Text under study:
* * * * * * * * *

20/09/2012 (The Nation) - The agricultural price index dropped by 13.11 per cent last month mainly on rubber and palm oil, the Agricultural Economics Office said yesterday. Other agricultural commodities that faced falling prices were coconuts, pigs, chickens and eggs.

Secretary-general Apichart Jong-sakul said the worsening economic crises in the United States and the European Union along with a slowdown in China had weakened demand for rubber, while more palm oil was entering the market during this year's harvest season than last year.

The market also late last month still had 20,000 tonnes left over from the palm oil imported under the government policy to solve the domestic shortage.

Coconuts are also entering the market while there are overwhelming stocks from imports to ease the domestic shortage. Pig production is showing higher yields than last year and egg production has increased after laying hens were imported in the past.

Some agricultural goods have enjoyed better prices, such as rice and maize, thanks to the government's price-pledging scheme. Other goods whose index has slipped are fruit, vegetable-oil plants and livestock.

* * * * * * * * *

Given entries:
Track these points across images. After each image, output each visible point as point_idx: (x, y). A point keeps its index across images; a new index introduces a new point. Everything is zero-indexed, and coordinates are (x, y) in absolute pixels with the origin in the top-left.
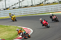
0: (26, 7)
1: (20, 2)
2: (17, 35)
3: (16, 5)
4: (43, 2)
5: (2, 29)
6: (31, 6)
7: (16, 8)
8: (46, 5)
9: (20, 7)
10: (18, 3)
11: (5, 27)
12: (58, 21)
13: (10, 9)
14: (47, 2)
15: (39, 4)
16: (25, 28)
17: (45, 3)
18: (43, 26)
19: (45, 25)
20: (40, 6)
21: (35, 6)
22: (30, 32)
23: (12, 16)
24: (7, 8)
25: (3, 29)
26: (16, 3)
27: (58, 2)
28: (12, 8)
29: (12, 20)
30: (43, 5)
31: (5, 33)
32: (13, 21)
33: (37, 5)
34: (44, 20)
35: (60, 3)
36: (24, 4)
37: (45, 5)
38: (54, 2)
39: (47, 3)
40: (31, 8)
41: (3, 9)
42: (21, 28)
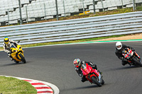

* * * * * * * * *

What to work on:
A. Reproduce the agricultural price passage from the words containing "20/09/2012 (The Nation)" through the words "than last year.".
B. Write what follows the last sentence of the agricultural price passage.
The records were taken from a separate source.

Answer list:
A.
20/09/2012 (The Nation) - The agricultural price index dropped by 13.11 per cent last month mainly on rubber and palm oil, the Agricultural Economics Office said yesterday. Other agricultural commodities that faced falling prices were coconuts, pigs, chickens and eggs.

Secretary-general Apichart Jong-sakul said the worsening economic crises in the United States and the European Union along with a slowdown in China had weakened demand for rubber, while more palm oil was entering the market during this year's harvest season than last year.

B.
Prices of flowers and fishery products are up.

More than 90 per cent of rice farmers have rushed to join the government's rice pledging programme, which promises to help them achieve cost reductions and higher yields, according to the office's report released yesterday.

The three-year initiative, which expires in 2014, was designed to encourage rice farmers to grow only two crops per year - the main and second crops - instead of three.

It will help reduce the risk to farmers from floods and widespread insect infestations while nourishing the ecology and soil.

The government is planning to expand the programme to more rice-growing provinces from the 10 targeted currently - Kamphaeng Phet, Phichit, Nakhon Sawan, Chai Nat, Phitsanulok, Sing Buri, Lop Buri, Angthong, Ayutthaya and Saraburi. The programme covers 892,000 rai (142,700 hectares) of rice paddies, accounting for 70.8 per cent of the targeted area of 1.26 million rai.